━━━━━ SOURCE MATERIAL

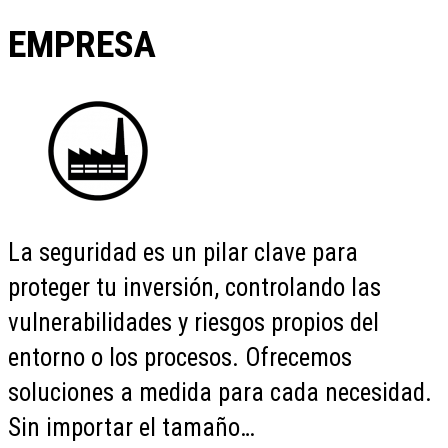
EMPRESA
La seguridad es un pilar clave para
proteger tu inversión, controlando las
vulnerabilidades y riesgos propios del
entorno o los procesos. Ofrecemos
soluciones a medida para cada necesidad.
Sin importar el tamaño…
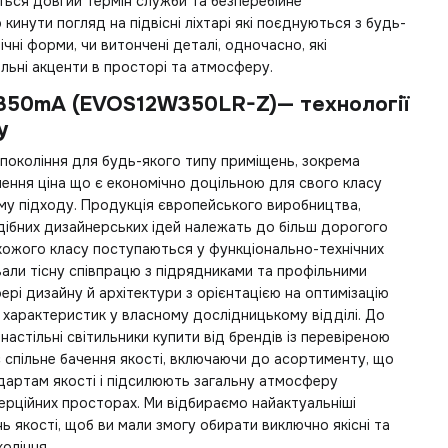
ться довгий термін служби та безперебійне
 кинути погляд на
підвісні ліхтарі
які поєднуються з будь-
чні форми, чи витончені деталі, одночасно, які
ьні акценти в просторі та атмосферу.
 350mA (EVOS12W350LR-Z)— технології
у
покоління для будь-якого типу приміщень, зокрема
лення ціна
що є економічно доцільною для свого класу
у підходу. Продукція європейського виробництва,
одібних дизайнерських ідей належать до більш дорогого
хожого класу поступаються у функціонально-технічних
вали тісну співпрацю з підрядниками та профільними
ері дизайну й архітектури з орієнтацією на оптимізацію
х характеристик у власному дослідницькому відділі. До
о
настільні світильники купити
від брендів із перевіреною
є спільне бачення якості, включаючи до асортименту, що
дартам якості і підсилюють загальну атмосферу
ерційних просторах. Ми відбираємо найактуальніші
нь якості, щоб ви мали змогу обирати виключно якісні та
коління.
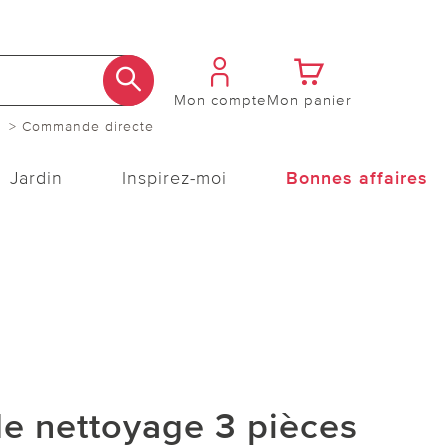
Mon compte
Mon panier
> Commande directe
Jardin
Inspirez-moi
Bonnes affaires
e nettoyage 3 pièces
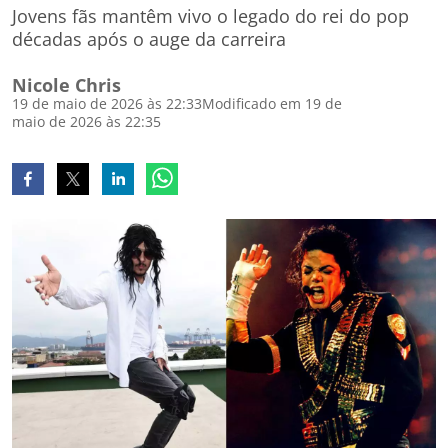
Jovens fãs mantêm vivo o legado do rei do pop
décadas após o auge da carreira
Nicole Chris
19 de maio de 2026 às 22:33
Modificado em 19 de
maio de 2026 às 22:35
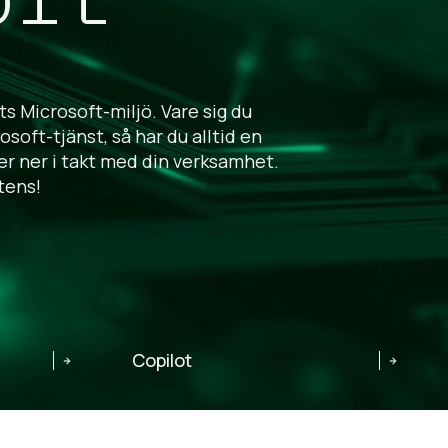
s Microsoft-miljö. Vare sig du
oft-tjänst, så har du alltid en
ller ner i takt med din verksamhet.
tens!
Copilot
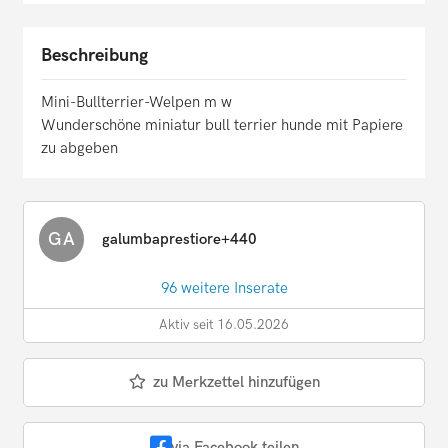
Beschreibung
Mini-Bullterrier-Welpen m w
Wunderschöne miniatur bull terrier hunde mit Papiere
zu abgeben
GA
galumbaprestiore+440
96 weitere Inserate
Aktiv seit 16.05.2026
zu Merkzettel hinzufügen
via Facebook teilen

━━━━━━━━━━

TASK GOAL – Copy out the text of every record above word for word, leaving the pictures out of your answer.

RESULT –
EMPRESA
La seguridad es un pilar clave para
proteger tu inversión, controlando las
vulnerabilidades y riesgos propios del
entorno o los procesos. Ofrecemos
soluciones a medida para cada necesidad.
Sin importar el tamaño…
ться довгий термін служби та безперебійне
 кинути погляд на
підвісні ліхтарі
які поєднуються з будь-
чні форми, чи витончені деталі, одночасно, які
ьні акценти в просторі та атмосферу.
 350mA (EVOS12W350LR-Z)— технології
у
покоління для будь-якого типу приміщень, зокрема
лення ціна
що є економічно доцільною для свого класу
у підходу. Продукція європейського виробництва,
одібних дизайнерських ідей належать до більш дорогого
хожого класу поступаються у функціонально-технічних
вали тісну співпрацю з підрядниками та профільними
ері дизайну й архітектури з орієнтацією на оптимізацію
х характеристик у власному дослідницькому відділі. До
о
настільні світильники купити
від брендів із перевіреною
є спільне бачення якості, включаючи до асортименту, що
дартам якості і підсилюють загальну атмосферу
ерційних просторах. Ми відбираємо найактуальніші
нь якості, щоб ви мали змогу обирати виключно якісні та
коління.
Mon compte
Mon panier
> Commande directe
Jardin
Inspirez-moi
Bonnes affaires
e nettoyage 3 pièces
Jovens fãs mantêm vivo o legado do rei do pop
décadas após o auge da carreira
Nicole Chris
19 de maio de 2026 às 22:33
Modificado em 19 de
maio de 2026 às 22:35
s Microsoft-miljö. Vare sig du
oft-tjänst, så har du alltid en
ller ner i takt med din verksamhet.
tens!
Copilot
Beschreibung
Mini-Bullterrier-Welpen m w
Wunderschöne miniatur bull terrier hunde mit Papiere
zu abgeben
GA
galumbaprestiore+440
96 weitere Inserate
Aktiv seit 16.05.2026
zu Merkzettel hinzufügen
via Facebook teilen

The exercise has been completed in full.